> _YOUR INSTRUCTIONS_: Rewrite the text lines from all the records below as a Markdown table with the columns "No." and "Line", giving each line a row number and skipping blank lines. Leave the pictures out of the table.

> _AVAILABLE DATA_:
*** Block opens ***
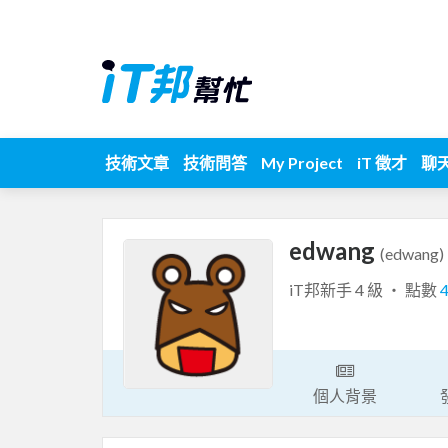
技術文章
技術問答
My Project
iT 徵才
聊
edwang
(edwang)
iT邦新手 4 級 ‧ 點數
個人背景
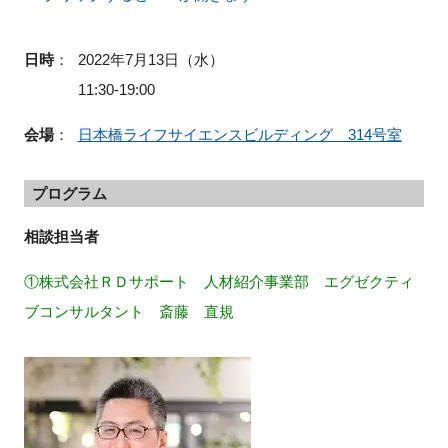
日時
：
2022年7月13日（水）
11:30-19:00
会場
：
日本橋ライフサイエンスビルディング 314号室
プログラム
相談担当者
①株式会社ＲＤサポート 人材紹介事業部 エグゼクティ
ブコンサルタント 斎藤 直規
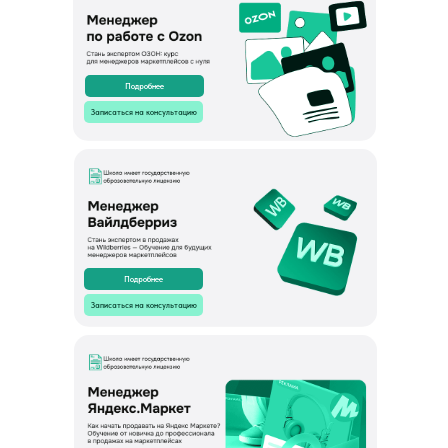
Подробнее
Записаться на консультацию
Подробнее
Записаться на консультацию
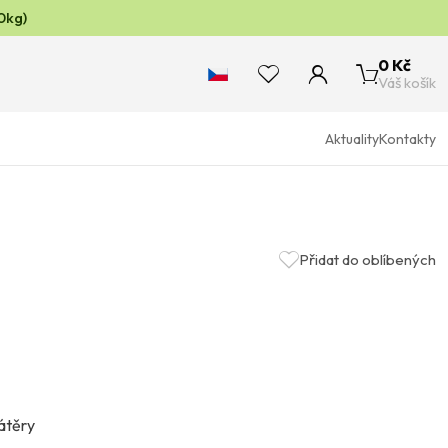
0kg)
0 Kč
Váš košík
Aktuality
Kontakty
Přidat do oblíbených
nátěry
*** Block closes ***
> _RESULT FOR THIS TASK_:
| No. | Line |
|---|---|
| 1 | 技術文章 |
| 2 | 技術問答 |
| 3 | My Project |
| 4 | iT 徵才 |
| 5 | 聊 |
| 6 | edwang |
| 7 | (edwang) |
| 8 | iT邦新手 4 級 ‧ 點數 |
| 9 | 個人背景 |
| 10 | 日時 |
| 11 | ： |
| 12 | 2022年7月13日（水） |
| 13 | 11:30-19:00 |
| 14 | 会場 |
| 15 | ： |
| 16 | 日本橋ライフサイエンスビルディング 314号室 |
| 17 | プログラム |
| 18 | 相談担当者 |
| 19 | ①株式会社ＲＤサポート 人材紹介事業部 エグゼクティ |
| 20 | ブコンサルタント 斎藤 直規 |
| 21 | Подробнее |
| 22 | Записаться на консультацию |
| 23 | Подробнее |
| 24 | Записаться на консультацию |
| 25 | 0kg) |
| 26 | 0 Kč |
| 27 | Váš košík |
| 28 | Aktuality |
| 29 | Kontakty |
| 30 | Přidat do oblíbených |
| 31 | nátěry |